Work instruction: The records sit below. Return every line in them that holds the word "profit".

Page-level text extractions:
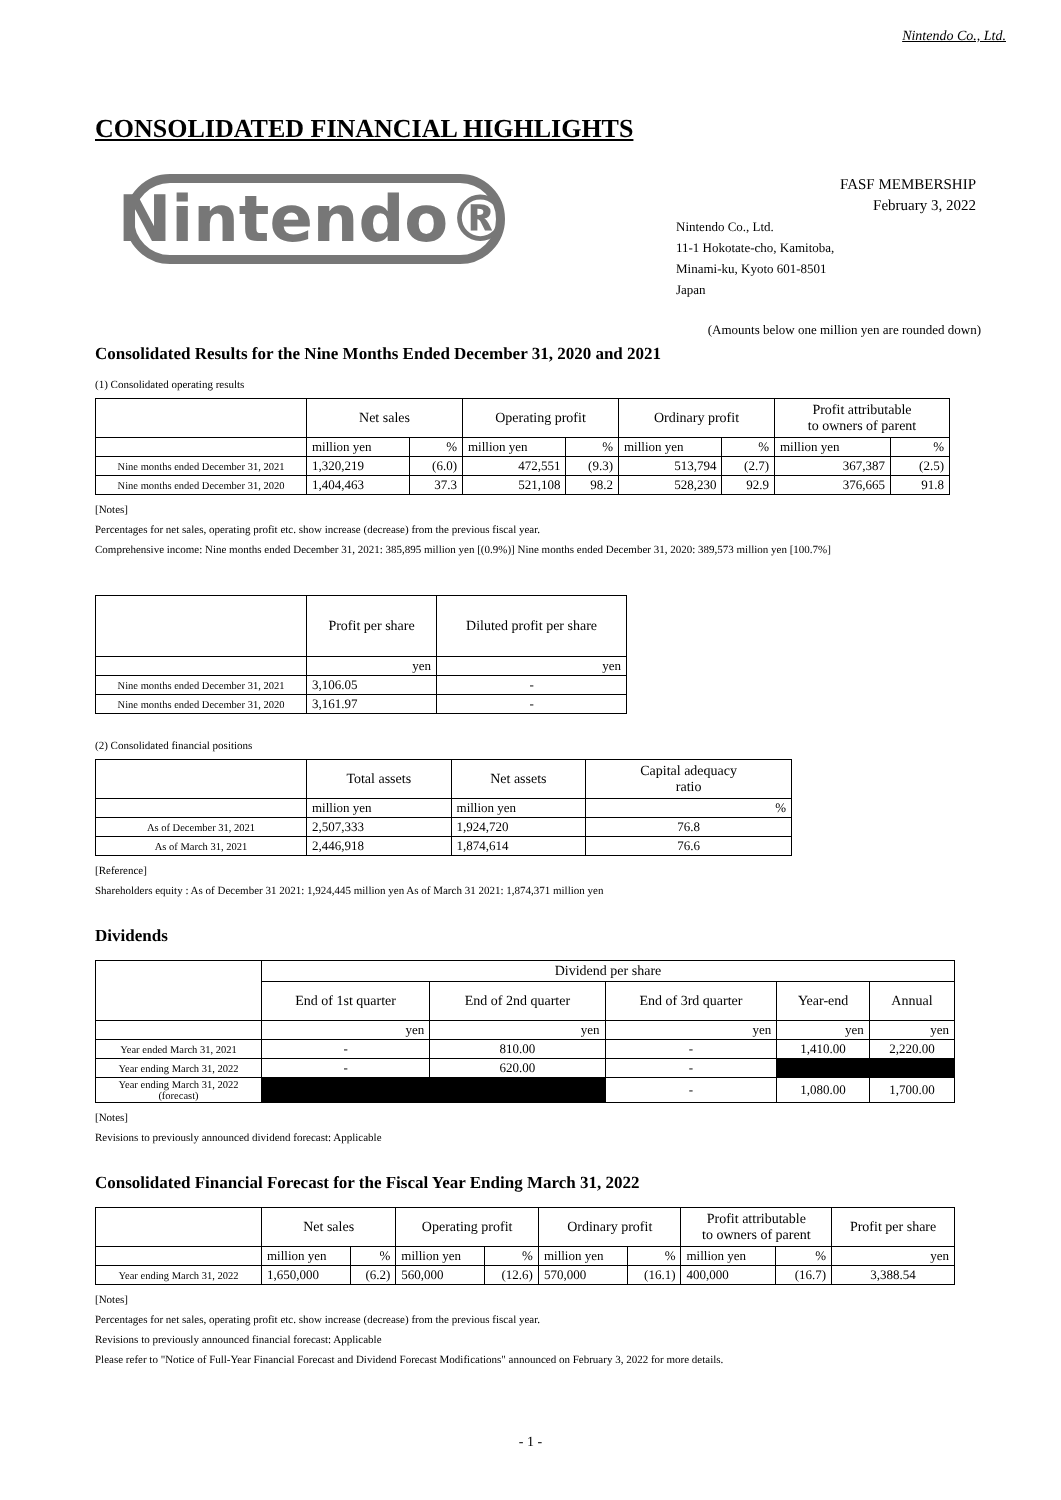Nintendo Co., Ltd.
CONSOLIDATED FINANCIAL HIGHLIGHTS
Nintendo®
FASF MEMBERSHIP
February 3, 2022
Nintendo Co., Ltd.
11-1 Hokotate-cho, Kamitoba,
Minami-ku, Kyoto 601-8501
Japan
(Amounts below one million yen are rounded down)
Consolidated Results for the Nine Months Ended December 31, 2020 and 2021
(1) Consolidated operating results
| | Net sales | | Operating profit | | Ordinary profit | | Profit attributable to owners of parent | |
| --- | --- | --- | --- | --- | --- | --- | --- | --- |
| | million yen | % | million yen | % | million yen | % | million yen | % |
| Nine months ended December 31, 2021 | 1,320,219 | (6.0) | 472,551 | (9.3) | 513,794 | (2.7) | 367,387 | (2.5) |
| Nine months ended December 31, 2020 | 1,404,463 | 37.3 | 521,108 | 98.2 | 528,230 | 92.9 | 376,665 | 91.8 |
[Notes]
Percentages for net sales, operating profit etc. show increase (decrease) from the previous fiscal year.
Comprehensive income: Nine months ended December 31, 2021: 385,895 million yen [(0.9%)] Nine months ended December 31, 2020: 389,573 million yen [100.7%]
| | Profit per share | Diluted profit per share |
| --- | --- | --- |
| | yen | yen |
| Nine months ended December 31, 2021 | 3,106.05 | - |
| Nine months ended December 31, 2020 | 3,161.97 | - |
(2) Consolidated financial positions
| | Total assets | Net assets | Capital adequacy ratio |
| --- | --- | --- | --- |
| | million yen | million yen | % |
| As of December 31, 2021 | 2,507,333 | 1,924,720 | 76.8 |
| As of March 31, 2021 | 2,446,918 | 1,874,614 | 76.6 |
[Reference]
Shareholders equity : As of December 31 2021: 1,924,445 million yen As of March 31 2021: 1,874,371 million yen
Dividends
| | Dividend per share | | | | |
| --- | --- | --- | --- | --- | --- |
| | End of 1st quarter | End of 2nd quarter | End of 3rd quarter | Year-end | Annual |
| | yen | yen | yen | yen | yen |
| Year ended March 31, 2021 | - | 810.00 | - | 1,410.00 | 2,220.00 |
| Year ending March 31, 2022 | - | 620.00 | - | | |
| Year ending March 31, 2022 (forecast) | | | - | 1,080.00 | 1,700.00 |
[Notes]
Revisions to previously announced dividend forecast: Applicable
Consolidated Financial Forecast for the Fiscal Year Ending March 31, 2022
| | Net sales | | Operating profit | | Ordinary profit | | Profit attributable to owners of parent | | Profit per share |
| --- | --- | --- | --- | --- | --- | --- | --- | --- | --- |
| | million yen | % | million yen | % | million yen | % | million yen | % | yen |
| Year ending March 31, 2022 | 1,650,000 | (6.2) | 560,000 | (12.6) | 570,000 | (16.1) | 400,000 | (16.7) | 3,388.54 |
[Notes]
Percentages for net sales, operating profit etc. show increase (decrease) from the previous fiscal year.
Revisions to previously announced financial forecast: Applicable
Please refer to "Notice of Full-Year Financial Forecast and Dividend Forecast Modifications" announced on February 3, 2022 for more details.
- 1 -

Exercise output:
| | Net sales | | Operating profit | | Ordinary profit | | Profit attributable to owners of parent | |
Percentages for net sales, operating profit etc. show increase (decrease) from the previous fiscal year.
| | Profit per share | Diluted profit per share |
| | Net sales | | Operating profit | | Ordinary profit | | Profit attributable to owners of parent | | Profit per share |
Percentages for net sales, operating profit etc. show increase (decrease) from the previous fiscal year.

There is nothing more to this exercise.